An almost Indian tragedy

BY sevanti ninan| IN Opinion | 28/12/2007
Off and on through the evening, the bleakness in the scenario there came through from the testimony of this one man.
SEVANTI NINAN on the reporting of the assassination.

IDIOT BOX

Sevanti Ninan 

 

The Zee News anchor asked Nawaz Sharif, "Sharif Saab, yeh kya ho raha hai Pakistan mein?" Barkha Dutt asked Farookh Abdullah repeatedly, "What should happen next, Farookh Saab?"  And on Times Now they asked each other as they waited for George Bush’s statement, "what exactly is he likely to say?"

 

It has been such a grim year for Pakistan that as it drew to a close television anchors in India had more or less become accustomed to doing on-air marathons on events in that country, breaking news coverage going into several hours. What began with the confrontation between the executive and the judiciary in March would be repeated with the arrival and deportation of Nawaz Sharif, and  the declaration of the Emergency.

 

But on Thursday night it was the biggest tragedy of them all, so the speculation  (except for the Zee anchor) was devoid of the "it can’t happen here’ smugness that tinged Indian TV coverage of major events in Pakistan through the year. By and large the reporting was sober, and because it was on something catalytic for another country, not one’s own, it was relatively dispassionate. There was regret, not grief, and an absence of hysteria.

 

We had no access to how Pakistan’s TV channels were covering the news, but the contrast came from the mix of anger and emotion that came through the commentary from Matiullah Jan, the Reuters reporter in Islamabad. He described agitatedly what the threats to Benazir had meant for reporters trying to cover her electioneering schedule, and why it was plain to people who were doing the covering that the security lapse was real and glaringly so.  He described President Musharraf’s security cover and added that even if an iota of that security had been given to Benazir she would have been alive today.
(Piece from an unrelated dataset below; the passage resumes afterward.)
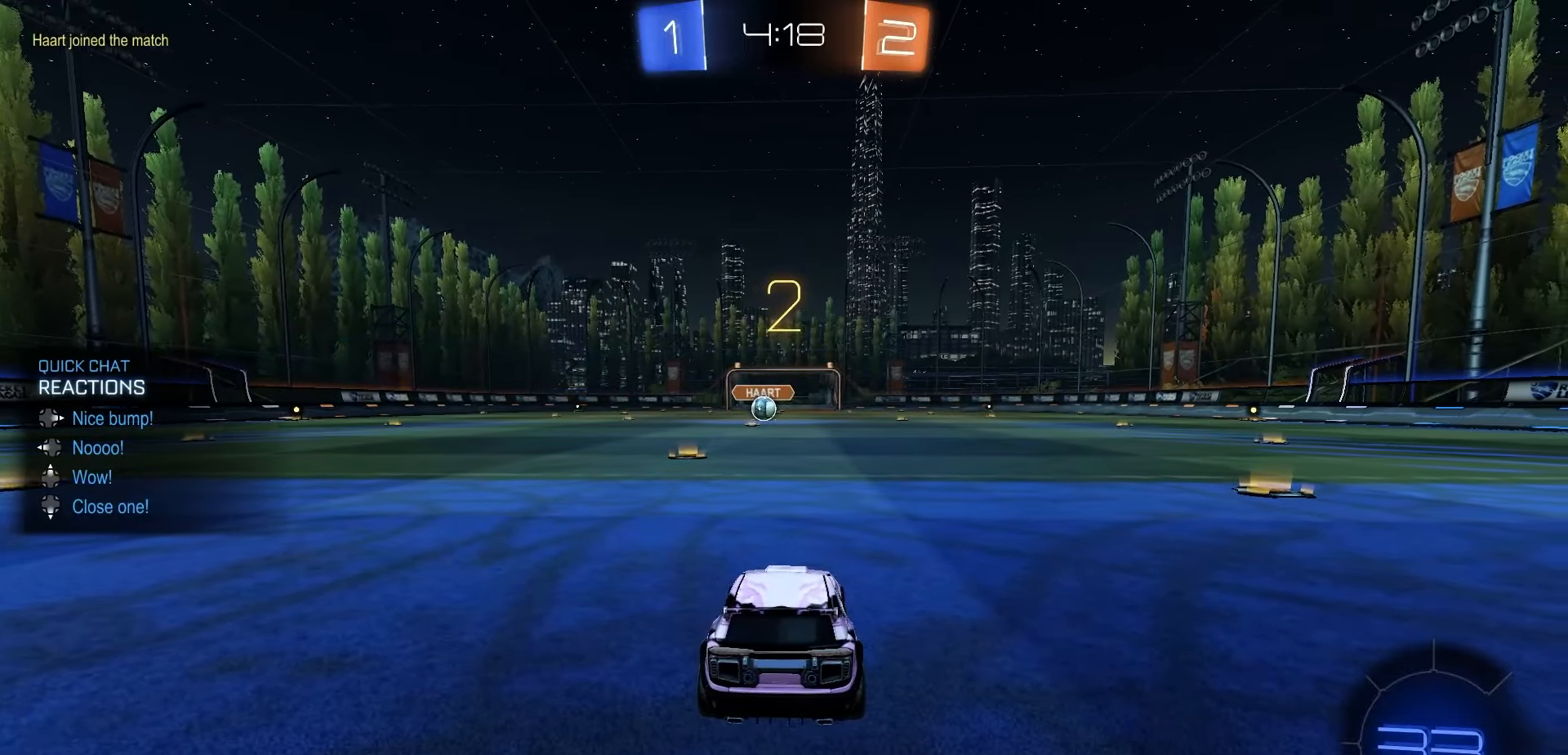
{"dt_ms": 500, "buttons": ["R1", "R2"], "left_stick": "center", "right_stick": "center", "events": [[67, "Y", "up"], [133, "Y", "down"], [217, "Y", "up"], [300, "Y", "down"], [367, "Y", "up"], [450, "Y", "down"], [500, "Y", "up"]]}
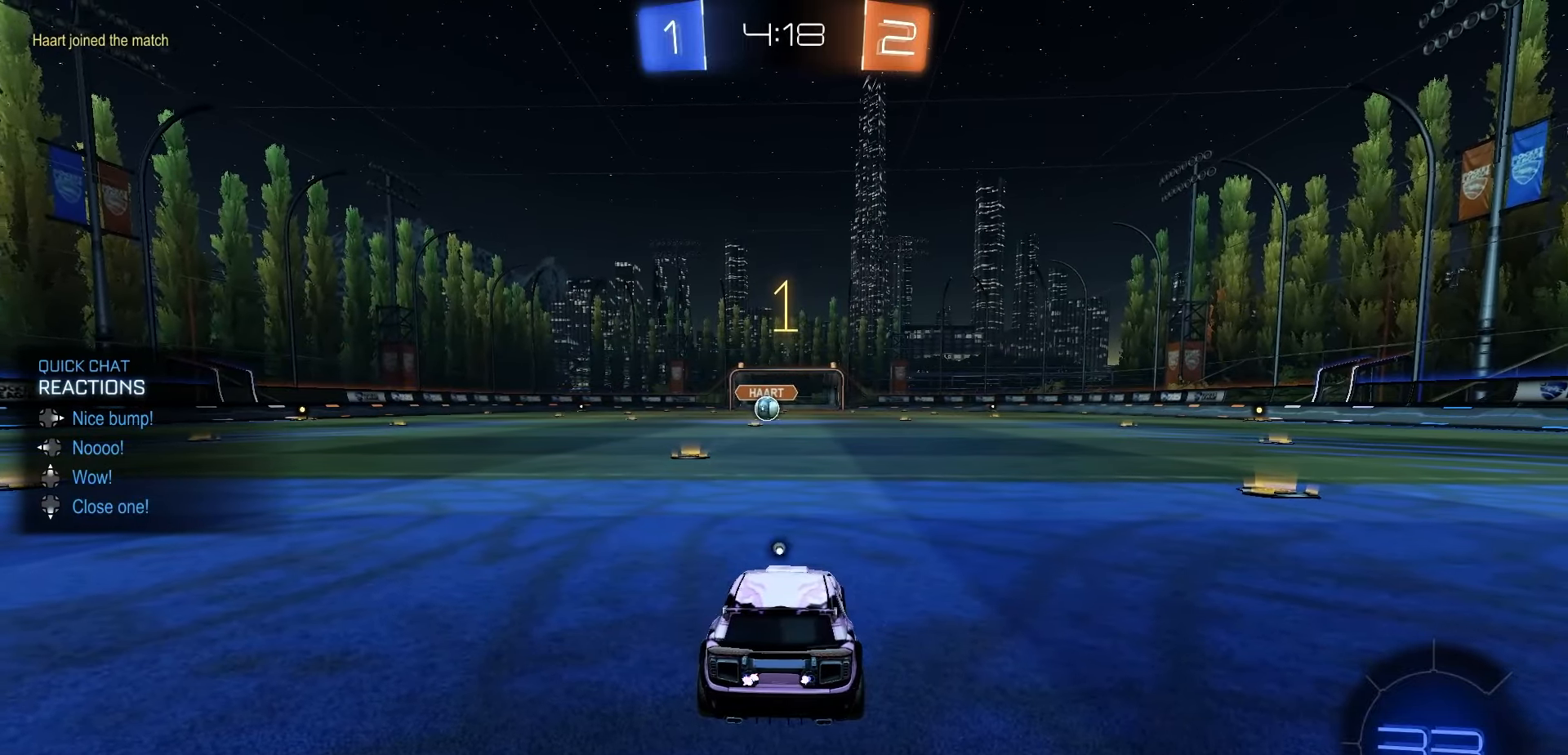
{"dt_ms": 500, "buttons": ["R1", "R2"], "left_stick": "center", "right_stick": "center", "events": [[100, "Y", "down"], [167, "Y", "up"]]}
Then he gave other graphic instances of the repeated failure of jammers.  

 

And while every channel asked whoever they could whether elections could happen on schedule, only this reporter was able to instantly detail why in practical terms it was a total impossibility. 

 

Off and on through the evening, the bleakness in the scenario there came through from the testimony of this one man. For the rest it was commentary and speculation and the never ending repetition on channels, particularly NDTV 24x7, of the footage of the blood-spattered ground with guns lying there.  The last time we saw personality-driven assassination coverage to rival this was at the time of Princess Diana’s death in a car crash. A celebrity or politician with many archival photos and interviews to offer lends herself to coverage that seldom palls, particularly not on the night of the tragedy.

 

What Indian news channels do have to learn though is to occasionally take that Breaking News legend off the screen.  When Benazir had been dead for three hours it made no sense to say ‘live’ and show her talking. Barkha Dutt, Arnab Goswami, and Prabhu Chawla among others were able to dredge up interviews done before. "Aapko dar nahi lagta," asked Chawla, referring to jail, not death, with that big grin which is his hallmark while asking questions, whatever their import.

 

What grew wearying was the Natwar Singh and Faroukh Abdullah interviews on a succession of channels. Has-beens can studio hop with alacrity, when given the opportunity.

 

Given how many times Indian journalists have met her, the coverage was only notionally that of a foreign leader. For both viewers and anchors the sheer familiarity of the person assassinated made it an almost Indian tragedy.  Karan Thapar was able to score over others in anecdotal terms, because nobody else had quite been a long time personal friend. 

 

In one sense Barkha Dutt’s was the most amazing performance  of the evening because of the entirely solo act she pulled off over a longish period, without  getting either hectoring or hysterical. There was repetition and the occasional foolish question from almost every anchor but overall nobody through the evening really made me cringe. And that’s saying a lot for a news event tailor- made for hysteria.

 

Not nobody—Star News stood guilty on one count: it actually had animated gun shots pepper pictures of Benazir on the TV screen, gun shots that then dribbled blood.  Even proprietor Rupert Murdoch might have cringed at that.